Photo Courtesy of Maggie Fan
23 October, 2019
“I’m really surprised, actually, because ultimate frisbee isn’t a popular sport or anything,” said junior Angela Voo, sitting on a picnic bench across from me. “Some people play in middle school and it’s kind of a ‘nerdy sport’ considered by most people, and so I didn’t expect a lot of people to come this year.” About fifteen minutes ago, the field next to us was occupied by people throwing frisbees at one another, and you couldn’t go a few seconds without hearing, “Dude, the wind.” Now it’s quiet, apart from a few people sitting with us and listening in as Voo tells me about her second year running the ultimate frisbee club.
It’s taken a while for the club to get where it is. When Voo came into freshman year with the idea for an ultimate frisbee club, she couldn’t find a teacher who took enough interest in ultimate frisbee to be her sponsor. In sophomore year, she found out that her English teacher Mr. Vennard liked the sport as well. They tried to spread the word in the morning announcements and word-of-mouth, but the club received little
attention and there were less than ten people who came regularly.
“What we mostly had was three-on-three [scrimmages], and they would really want to play games, so I just gave in and played three-on-three,” said Voo when I asked what last year’s club looked like. “It wasn’t really fun, exactly, because there were turnovers every second.”
Now Voo is a junior, and she said that knowing more people, as well as collaborating with her sister, freshman Eulalia Voo, to bring in members from different grades, aided the club’s growth. In this year’s first meeting, there were twenty-eight people in attendance, nearly tripling the team’s size compared to last year. With the numbers came new ideas; the team’s goals include playing against the ultimate frisbee teams of Centennial and River Hill and eventually against Mount Hebron’s team. Freshman Iain Snoddy considered these matches “like a milestone” for the club.
Apart from wanting to play in tournaments and other schools, the team has other, more local ambitions as well. These include organizing a game against the school staff and securing a volunteer coach to help the members run drills and improve their skills. The latter has proven to be more difficult; “If we tried to pay for an actual coach, we’d have to have funding for that, and currently we don’t have any money coming in,” said Voo.

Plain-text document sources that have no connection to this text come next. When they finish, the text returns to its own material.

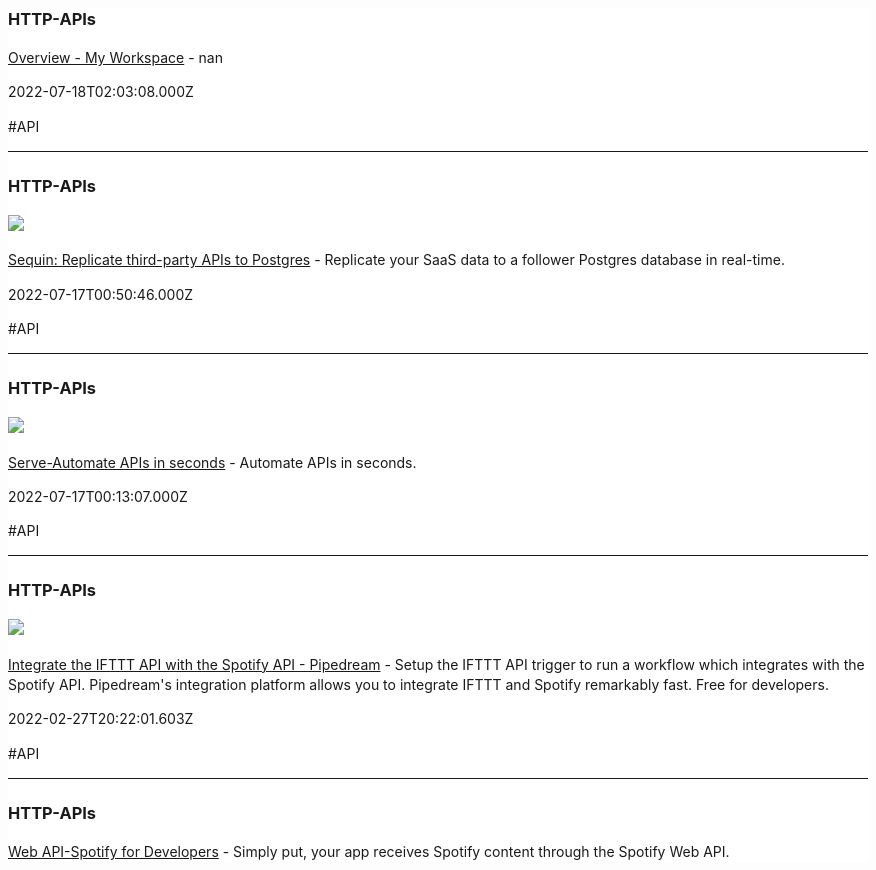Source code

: 
### HTTP-APIs

[Overview - My Workspace](https://web.postman.co/workspace/My-Workspace~17584f92-4718-4f95-8dc2-c1c5cdd9d09e/overview?workspaceOnboarding=show) - nan

2022-07-18T02:03:08.000Z

#API

---

### HTTP-APIs

![](https://framerusercontent.com/modules/qTlBkZ8YZ2s21sl2jjHS/pryz2MX59ueGA1hjoxp8/assets/n0xTQq8IGZs9lPgjrrAiA3x14n8.png)

[Sequin: Replicate third-party APIs to Postgres](https://www.sequin.io/?ref=producthunt) - Replicate your SaaS data to a follower Postgres database in real-time.

2022-07-17T00:50:46.000Z

#API

---

### HTTP-APIs

![](https://www.withserve.com/_next/static/media/serve-logo-transparent.19d11a67.png)

[Serve-Automate APIs in seconds](https://www.withserve.com/?ref=producthunt) - Automate APIs in seconds.

2022-07-17T00:13:07.000Z

#API

---

### HTTP-APIs

![](https://pipedream.com/s.v0/app_1w0hxK/logo/96)

[Integrate the IFTTT API with the Spotify API - Pipedream](https://pipedream.com/apps/ifttt/integrations/spotify) - Setup the IFTTT API trigger to run a workflow which integrates with the Spotify API. Pipedream's integration platform allows you to integrate IFTTT and Spotify remarkably fast. Free for developers.

2022-02-27T20:22:01.603Z

#API

---

### HTTP-APIs

[Web API-Spotify for Developers](https://developer.spotify.com/documentation/web-api) - Simply put, your app receives Spotify content through the Spotify Web API.
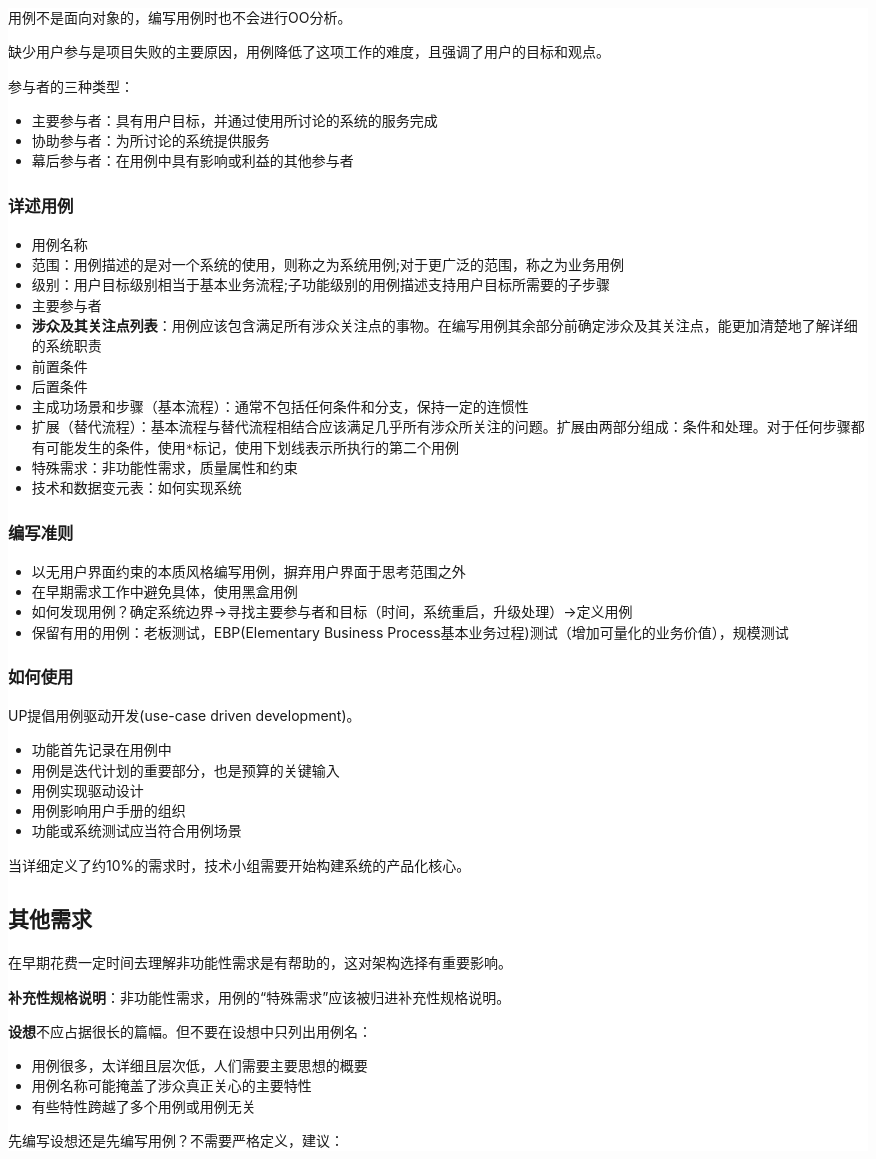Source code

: 用例不是面向对象的，编写用例时也不会进行OO分析。

缺少用户参与是项目失败的主要原因，用例降低了这项工作的难度，且强调了用户的目标和观点。

参与者的三种类型：

+ 主要参与者：具有用户目标，并通过使用所讨论的系统的服务完成
+ 协助参与者：为所讨论的系统提供服务
+ 幕后参与者：在用例中具有影响或利益的其他参与者

### 详述用例

+ 用例名称
+ 范围：用例描述的是对一个系统的使用，则称之为系统用例;对于更广泛的范围，称之为业务用例
+ 级别：用户目标级别相当于基本业务流程;子功能级别的用例描述支持用户目标所需要的子步骤
+ 主要参与者
+ **涉众及其关注点列表**：用例应该包含满足所有涉众关注点的事物。在编写用例其余部分前确定涉众及其关注点，能更加清楚地了解详细的系统职责
+ 前置条件
+ 后置条件
+ 主成功场景和步骤（基本流程）：通常不包括任何条件和分支，保持一定的连惯性
+ 扩展（替代流程）：基本流程与替代流程相结合应该满足几乎所有涉众所关注的问题。扩展由两部分组成：条件和处理。对于任何步骤都有可能发生的条件，使用`*`标记，使用下划线表示所执行的第二个用例
+ 特殊需求：非功能性需求，质量属性和约束
+ 技术和数据变元表：如何实现系统

### 编写准则

+ 以无用户界面约束的本质风格编写用例，摒弃用户界面于思考范围之外
+ 在早期需求工作中避免具体，使用黑盒用例
+ 如何发现用例？确定系统边界->寻找主要参与者和目标（时间，系统重启，升级处理）->定义用例
+ 保留有用的用例：老板测试，EBP(Elementary Business Process基本业务过程)测试（增加可量化的业务价值），规模测试

### 如何使用

UP提倡用例驱动开发(use-case driven development)。

+ 功能首先记录在用例中
+ 用例是迭代计划的重要部分，也是预算的关键输入
+ 用例实现驱动设计
+ 用例影响用户手册的组织
+ 功能或系统测试应当符合用例场景

当详细定义了约10%的需求时，技术小组需要开始构建系统的产品化核心。

## 其他需求

在早期花费一定时间去理解非功能性需求是有帮助的，这对架构选择有重要影响。

**补充性规格说明**：非功能性需求，用例的“特殊需求”应该被归进补充性规格说明。

**设想**不应占据很长的篇幅。但不要在设想中只列出用例名：

+ 用例很多，太详细且层次低，人们需要主要思想的概要
+ 用例名称可能掩盖了涉众真正关心的主要特性
+ 有些特性跨越了多个用例或用例无关

先编写设想还是先编写用例？不需要严格定义，建议：
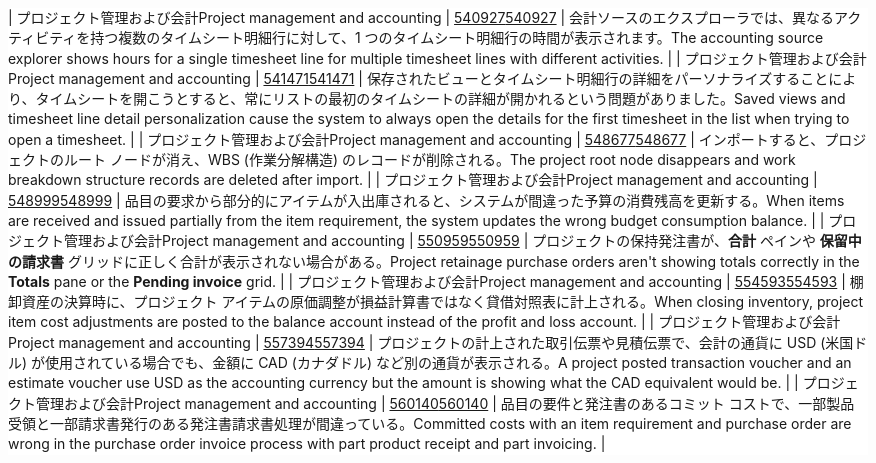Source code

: | <span data-ttu-id="5988b-124">プロジェクト管理および会計</span><span class="sxs-lookup"><span data-stu-id="5988b-124">Project management and accounting</span></span> | [<span data-ttu-id="5988b-125">540927</span><span class="sxs-lookup"><span data-stu-id="5988b-125">540927</span></span>](https://fix.lcs.dynamics.com/Issue/Details/?bugId=540927) | <span data-ttu-id="5988b-126">会計ソースのエクスプローラでは、異なるアクティビティを持つ複数のタイムシート明細行に対して、1 つのタイムシート明細行の時間が表示されます。</span><span class="sxs-lookup"><span data-stu-id="5988b-126">The accounting source explorer shows hours for a single timesheet line for multiple timesheet lines with different activities.</span></span>                                      |
| <span data-ttu-id="5988b-127">プロジェクト管理および会計</span><span class="sxs-lookup"><span data-stu-id="5988b-127">Project management and accounting</span></span> | [<span data-ttu-id="5988b-128">541471</span><span class="sxs-lookup"><span data-stu-id="5988b-128">541471</span></span>](https://fix.lcs.dynamics.com/Issue/Details/?bugId=541471) | <span data-ttu-id="5988b-129">保存されたビューとタイムシート明細行の詳細をパーソナライズすることにより、タイムシートを開こうとすると、常にリストの最初のタイムシートの詳細が開かれるという問題がありました。</span><span class="sxs-lookup"><span data-stu-id="5988b-129">Saved views and timesheet line detail personalization cause the system to always open the details for the first timesheet in the list when trying to open a timesheet.</span></span>  |
| <span data-ttu-id="5988b-130">プロジェクト管理および会計</span><span class="sxs-lookup"><span data-stu-id="5988b-130">Project management and accounting</span></span> | [<span data-ttu-id="5988b-131">548677</span><span class="sxs-lookup"><span data-stu-id="5988b-131">548677</span></span>](https://fix.lcs.dynamics.com/Issue/Details/?bugId=548677) | <span data-ttu-id="5988b-132">インポートすると、プロジェクトのルート ノードが消え、WBS (作業分解構造) のレコードが削除される。</span><span class="sxs-lookup"><span data-stu-id="5988b-132">The project root node disappears and work breakdown structure records are deleted after import.</span></span>                                                                                             |
| <span data-ttu-id="5988b-133">プロジェクト管理および会計</span><span class="sxs-lookup"><span data-stu-id="5988b-133">Project management and accounting</span></span> | [<span data-ttu-id="5988b-134">548999</span><span class="sxs-lookup"><span data-stu-id="5988b-134">548999</span></span>](https://fix.lcs.dynamics.com/Issue/Details/?bugId=548999) | <span data-ttu-id="5988b-135">品目の要求から部分的にアイテムが入出庫されると、システムが間違った予算の消費残高を更新する。</span><span class="sxs-lookup"><span data-stu-id="5988b-135">When items are received and issued partially from the item   requirement, the system updates the wrong budget consumption balance.</span></span> |
| <span data-ttu-id="5988b-136">プロジェクト管理および会計</span><span class="sxs-lookup"><span data-stu-id="5988b-136">Project management and accounting</span></span> | [<span data-ttu-id="5988b-137">550959</span><span class="sxs-lookup"><span data-stu-id="5988b-137">550959</span></span>](https://fix.lcs.dynamics.com/Issue/Details/?bugId=550959) | <span data-ttu-id="5988b-138">プロジェクトの保持発注書が、**合計** ペインや **保留中の請求書** グリッドに正しく合計が表示されない場合がある。</span><span class="sxs-lookup"><span data-stu-id="5988b-138">Project retainage purchase orders aren't showing totals correctly in the **Totals** pane or the **Pending invoice** grid.</span></span>                                                                  |
| <span data-ttu-id="5988b-139">プロジェクト管理および会計</span><span class="sxs-lookup"><span data-stu-id="5988b-139">Project management and accounting</span></span> | [<span data-ttu-id="5988b-140">554593</span><span class="sxs-lookup"><span data-stu-id="5988b-140">554593</span></span>](https://fix.lcs.dynamics.com/Issue/Details/?bugId=554593) | <span data-ttu-id="5988b-141">棚卸資産の決算時に、プロジェクト アイテムの原価調整が損益計算書ではなく貸借対照表に計上される。</span><span class="sxs-lookup"><span data-stu-id="5988b-141">When closing inventory, project item cost adjustments are posted to the balance account instead of the profit and loss account.</span></span>                                                            |
| <span data-ttu-id="5988b-142">プロジェクト管理および会計</span><span class="sxs-lookup"><span data-stu-id="5988b-142">Project management and accounting</span></span> | [<span data-ttu-id="5988b-143">557394</span><span class="sxs-lookup"><span data-stu-id="5988b-143">557394</span></span>](https://fix.lcs.dynamics.com/Issue/Details/?bugId=557394) | <span data-ttu-id="5988b-144">プロジェクトの計上された取引伝票や見積伝票で、会計の通貨に USD (米国ドル) が使用されている場合でも、金額に CAD (カナダドル) など別の通貨が表示される。</span><span class="sxs-lookup"><span data-stu-id="5988b-144">A project posted transaction voucher and an estimate voucher use USD as the accounting currency but the amount is showing what the CAD equivalent would be.</span></span>              |
| <span data-ttu-id="5988b-145">プロジェクト管理および会計</span><span class="sxs-lookup"><span data-stu-id="5988b-145">Project management and accounting</span></span> | [<span data-ttu-id="5988b-146">560140</span><span class="sxs-lookup"><span data-stu-id="5988b-146">560140</span></span>](https://fix.lcs.dynamics.com/Issue/Details/?bugId=560140) | <span data-ttu-id="5988b-147">品目の要件と発注書のあるコミット コストで、一部製品受領と一部請求書発行のある発注書請求書処理が間違っている。</span><span class="sxs-lookup"><span data-stu-id="5988b-147">Committed costs with an item requirement and purchase order are   wrong in the purchase order invoice process with part product receipt and part invoicing.</span></span>       |
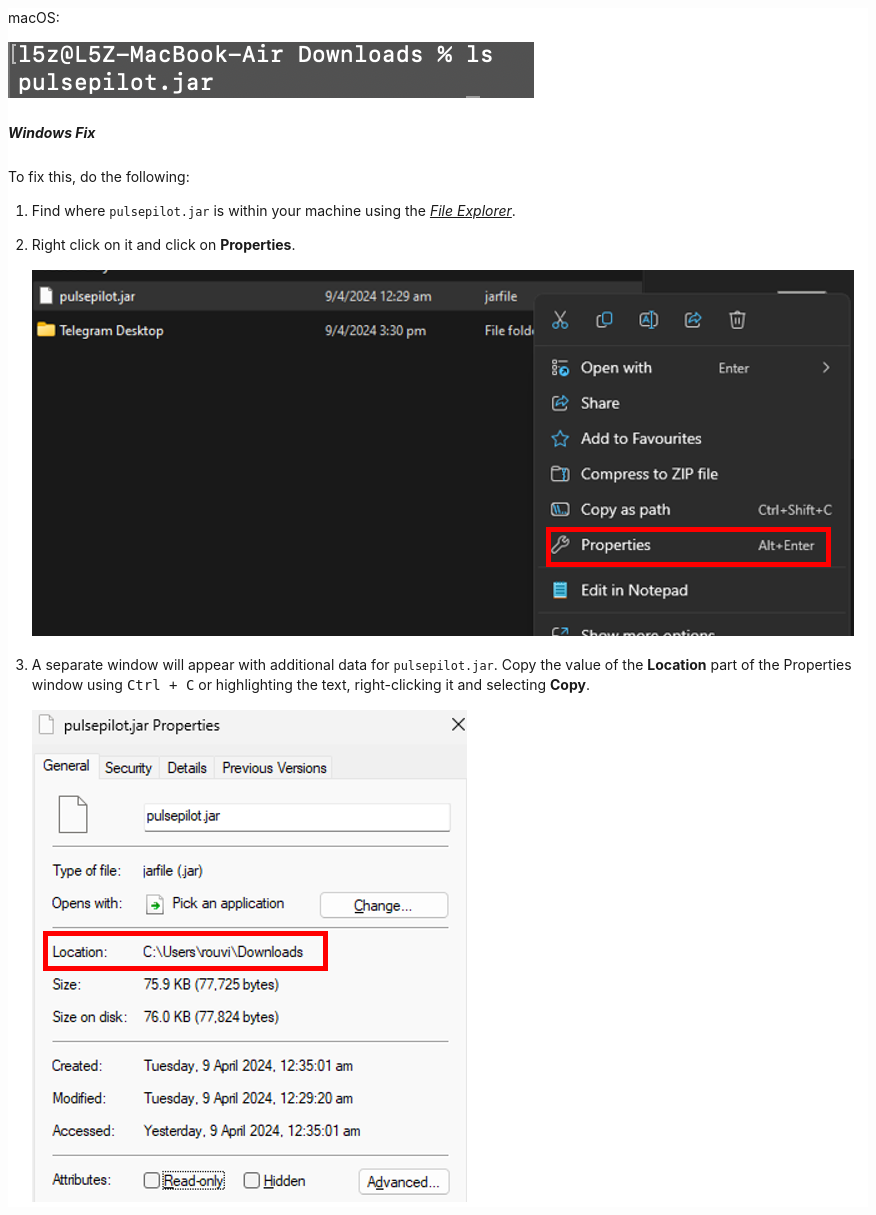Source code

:macOS:

![Correct Directory macOS](img_2101/macos/correct_dir.png)

##### Windows Fix

To fix this, do the following:

1. Find where `pulsepilot.jar` is within your machine using the [*File Explorer*](#glossary).

2. Right click on it and click on **Properties**.

    ![Windows Properties](img_2101/windows/properties_windows.png)

3. A separate window will appear with additional data for `pulsepilot.jar`. Copy the value of the **Location** part of the Properties window using <kbd>Ctrl + C</kbd> or highlighting the text, right-clicking it and selecting **Copy**.
  
    ![Finding Windows Path](img_2101/windows/windows_property_path.png)

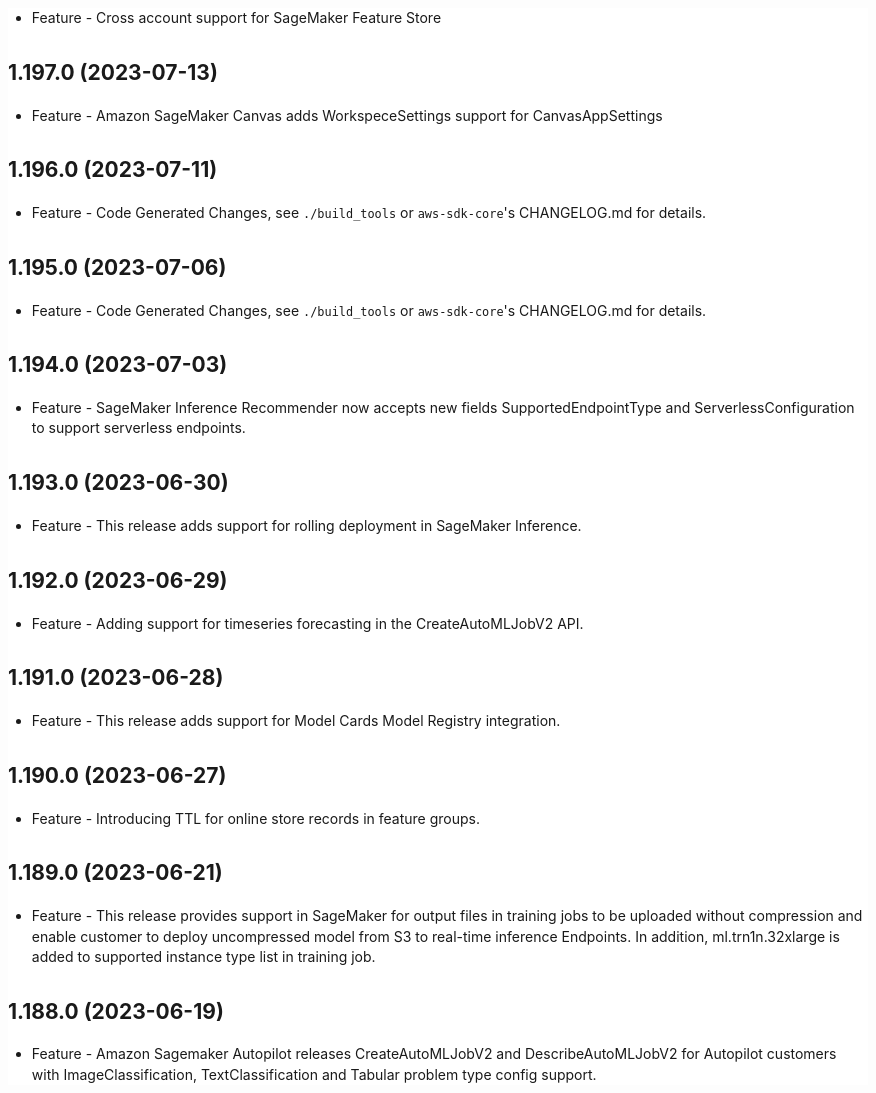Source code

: * Feature - Cross account support for SageMaker Feature Store

1.197.0 (2023-07-13)
------------------

* Feature - Amazon SageMaker Canvas adds WorkspeceSettings support for CanvasAppSettings

1.196.0 (2023-07-11)
------------------

* Feature - Code Generated Changes, see `./build_tools` or `aws-sdk-core`'s CHANGELOG.md for details.

1.195.0 (2023-07-06)
------------------

* Feature - Code Generated Changes, see `./build_tools` or `aws-sdk-core`'s CHANGELOG.md for details.

1.194.0 (2023-07-03)
------------------

* Feature - SageMaker Inference Recommender now accepts new fields SupportedEndpointType and ServerlessConfiguration to support serverless endpoints.

1.193.0 (2023-06-30)
------------------

* Feature - This release adds support for rolling deployment in SageMaker Inference.

1.192.0 (2023-06-29)
------------------

* Feature - Adding support for timeseries forecasting in the CreateAutoMLJobV2 API.

1.191.0 (2023-06-28)
------------------

* Feature - This release adds support for Model Cards Model Registry integration.

1.190.0 (2023-06-27)
------------------

* Feature - Introducing TTL for online store records in feature groups.

1.189.0 (2023-06-21)
------------------

* Feature - This release provides support in SageMaker for output files in training jobs to be uploaded without compression and enable customer to deploy uncompressed model from S3 to real-time inference Endpoints. In addition, ml.trn1n.32xlarge is added to supported instance type list in training job.

1.188.0 (2023-06-19)
------------------

* Feature - Amazon Sagemaker Autopilot releases CreateAutoMLJobV2 and DescribeAutoMLJobV2 for Autopilot customers with ImageClassification, TextClassification and Tabular problem type config support.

However, the club’s roots remain tied to being more relaxed and recreational. “I’m not really into going into a real sport where you have to practice like five days a week or however many times, and I’m also too busy otherwise to do that,” said junior Yasmine Daoud, who was in the club last year as well. “So ultimate frisbee has got that really good balance of being lax and also having fun and making friends. But if I think that the team’s really getting good, I would definitely want to go to competitions.”